Physiological Dependency Explains Temperature Differences in Sensitivity Towards Chemical Exposure

• Published in: Archives of environmental contamination and toxicology Vol. 83; no. 4; pp. 349 - 360
• Main Authors: Rakel, Kim, Becker, Dennis, Bussen, Dino, Classen, Silke, Preuss, Thomas, Strauss, Tido, Zenker, Armin, Gergs, André
• Format: Journal Article
• Language: English
• Published: New York Springer US 01.11.2022; Springer Nature B.V
• Subjects: Cloeon dipterum; Earth and Environmental Science; Ecotoxicology; Environment; Environmental Chemistry; Environmental Health; Imidacloprid; Insecticides; Laboratories; Laboratory tests; Mathematical models; Monitoring/Environmental Analysis; Parameters; Pesticide toxicity; Pesticides; Physiology; Pollution; Rate constants; Risk assessment; Soil Science & Conservation; Survival; Temperature dependence; Temperature effects; Temperature gradients; Toxicity; Toxicology
• ISSN: 0090-4341; 1432-0703
• DOI: 10.1007/s00244-022-00963-2

In chemical risk assessment, extrapolations from laboratory tests to more realistic conditions are essential to address the toxic effects of pesticides on individuals and populations under field conditions.
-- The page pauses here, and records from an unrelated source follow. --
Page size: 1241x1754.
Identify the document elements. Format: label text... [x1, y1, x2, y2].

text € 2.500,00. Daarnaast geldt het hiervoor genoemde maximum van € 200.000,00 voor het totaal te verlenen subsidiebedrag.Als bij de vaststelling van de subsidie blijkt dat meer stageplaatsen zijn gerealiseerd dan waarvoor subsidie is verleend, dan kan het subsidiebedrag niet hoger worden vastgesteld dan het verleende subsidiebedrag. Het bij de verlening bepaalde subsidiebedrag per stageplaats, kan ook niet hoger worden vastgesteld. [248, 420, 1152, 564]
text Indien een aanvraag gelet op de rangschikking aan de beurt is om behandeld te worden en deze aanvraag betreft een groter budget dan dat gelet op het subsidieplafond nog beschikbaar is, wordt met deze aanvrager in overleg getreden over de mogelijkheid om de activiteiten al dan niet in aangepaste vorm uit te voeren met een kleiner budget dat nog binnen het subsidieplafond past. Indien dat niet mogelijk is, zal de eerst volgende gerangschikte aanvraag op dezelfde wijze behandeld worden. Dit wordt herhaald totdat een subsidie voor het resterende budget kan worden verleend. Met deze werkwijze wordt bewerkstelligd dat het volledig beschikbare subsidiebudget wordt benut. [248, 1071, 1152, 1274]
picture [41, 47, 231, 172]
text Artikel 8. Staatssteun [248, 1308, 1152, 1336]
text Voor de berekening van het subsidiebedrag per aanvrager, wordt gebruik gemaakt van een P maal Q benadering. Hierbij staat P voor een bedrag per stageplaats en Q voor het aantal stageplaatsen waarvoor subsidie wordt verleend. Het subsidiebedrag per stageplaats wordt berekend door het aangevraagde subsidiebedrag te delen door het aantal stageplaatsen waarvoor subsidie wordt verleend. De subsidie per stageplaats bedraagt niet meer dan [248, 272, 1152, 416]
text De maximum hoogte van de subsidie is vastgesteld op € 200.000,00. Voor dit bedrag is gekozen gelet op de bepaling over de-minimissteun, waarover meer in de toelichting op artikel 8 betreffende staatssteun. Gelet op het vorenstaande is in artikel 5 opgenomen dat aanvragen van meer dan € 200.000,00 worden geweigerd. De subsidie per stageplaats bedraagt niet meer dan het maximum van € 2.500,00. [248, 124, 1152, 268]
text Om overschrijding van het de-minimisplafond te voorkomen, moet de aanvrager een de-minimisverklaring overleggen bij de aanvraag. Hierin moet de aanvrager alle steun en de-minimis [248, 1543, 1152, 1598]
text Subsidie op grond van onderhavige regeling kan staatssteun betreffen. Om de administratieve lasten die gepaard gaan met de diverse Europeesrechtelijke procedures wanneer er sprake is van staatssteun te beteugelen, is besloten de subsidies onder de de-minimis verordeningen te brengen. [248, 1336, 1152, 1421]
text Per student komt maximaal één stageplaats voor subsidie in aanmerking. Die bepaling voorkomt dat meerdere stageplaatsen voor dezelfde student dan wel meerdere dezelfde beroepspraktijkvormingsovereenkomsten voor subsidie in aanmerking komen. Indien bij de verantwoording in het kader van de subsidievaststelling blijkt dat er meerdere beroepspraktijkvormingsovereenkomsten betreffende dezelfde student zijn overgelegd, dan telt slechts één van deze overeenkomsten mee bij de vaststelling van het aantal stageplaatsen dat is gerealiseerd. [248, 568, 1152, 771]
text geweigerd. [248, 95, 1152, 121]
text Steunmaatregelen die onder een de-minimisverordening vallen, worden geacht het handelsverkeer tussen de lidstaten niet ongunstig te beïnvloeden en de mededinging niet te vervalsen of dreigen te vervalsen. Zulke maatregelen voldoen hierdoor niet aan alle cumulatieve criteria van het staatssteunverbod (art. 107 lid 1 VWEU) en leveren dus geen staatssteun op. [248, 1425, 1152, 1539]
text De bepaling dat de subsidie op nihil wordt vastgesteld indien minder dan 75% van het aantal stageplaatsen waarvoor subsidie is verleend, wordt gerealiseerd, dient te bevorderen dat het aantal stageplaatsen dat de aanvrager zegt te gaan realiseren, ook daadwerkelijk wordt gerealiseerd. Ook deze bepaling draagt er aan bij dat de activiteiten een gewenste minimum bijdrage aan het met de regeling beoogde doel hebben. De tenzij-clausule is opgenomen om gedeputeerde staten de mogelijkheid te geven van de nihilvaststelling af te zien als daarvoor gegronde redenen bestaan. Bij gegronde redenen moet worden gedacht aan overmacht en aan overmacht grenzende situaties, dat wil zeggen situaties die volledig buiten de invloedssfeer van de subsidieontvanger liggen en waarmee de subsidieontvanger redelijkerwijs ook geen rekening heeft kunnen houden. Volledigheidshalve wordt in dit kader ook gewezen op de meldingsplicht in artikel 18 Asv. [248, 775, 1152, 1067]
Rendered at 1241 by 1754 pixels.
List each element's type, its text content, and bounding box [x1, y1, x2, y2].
To transfer toxicological laboratory tests to differing temperature conditions, or outdoor field scenarios, the consideration of temperature dependence is essential and increases realism. Special consideration is given to the impact of temperature on direct sensitivity of organisms to pesticides, for which there are only few modelling approaches available so far. We present a concept for applying physiological temperature dependencies to toxicokinetic–toxicodynamic (TKTD) parameters in the General Uniformed Threshold model of Survival (GUTS). To test this approach in an exemplary study, temperature dependencies from studies on the developmental rate of the mayfly Cloeon dipterum were applied to the parameters of a previously parameterised TKTD model of this species after exposure to imidacloprid. Using a physiologically derived temperature correction for the TKTD rate constants, model predictions for independently conducted toxicology experiments with temperature ranges between 7.8 and 26.4 °C were performed for validation. Our approach demonstrates the successful transfer of a physiological observed temperature dependency on toxicity parameters and survival patterns for Cloeon dipterum and imidacloprid as a case study.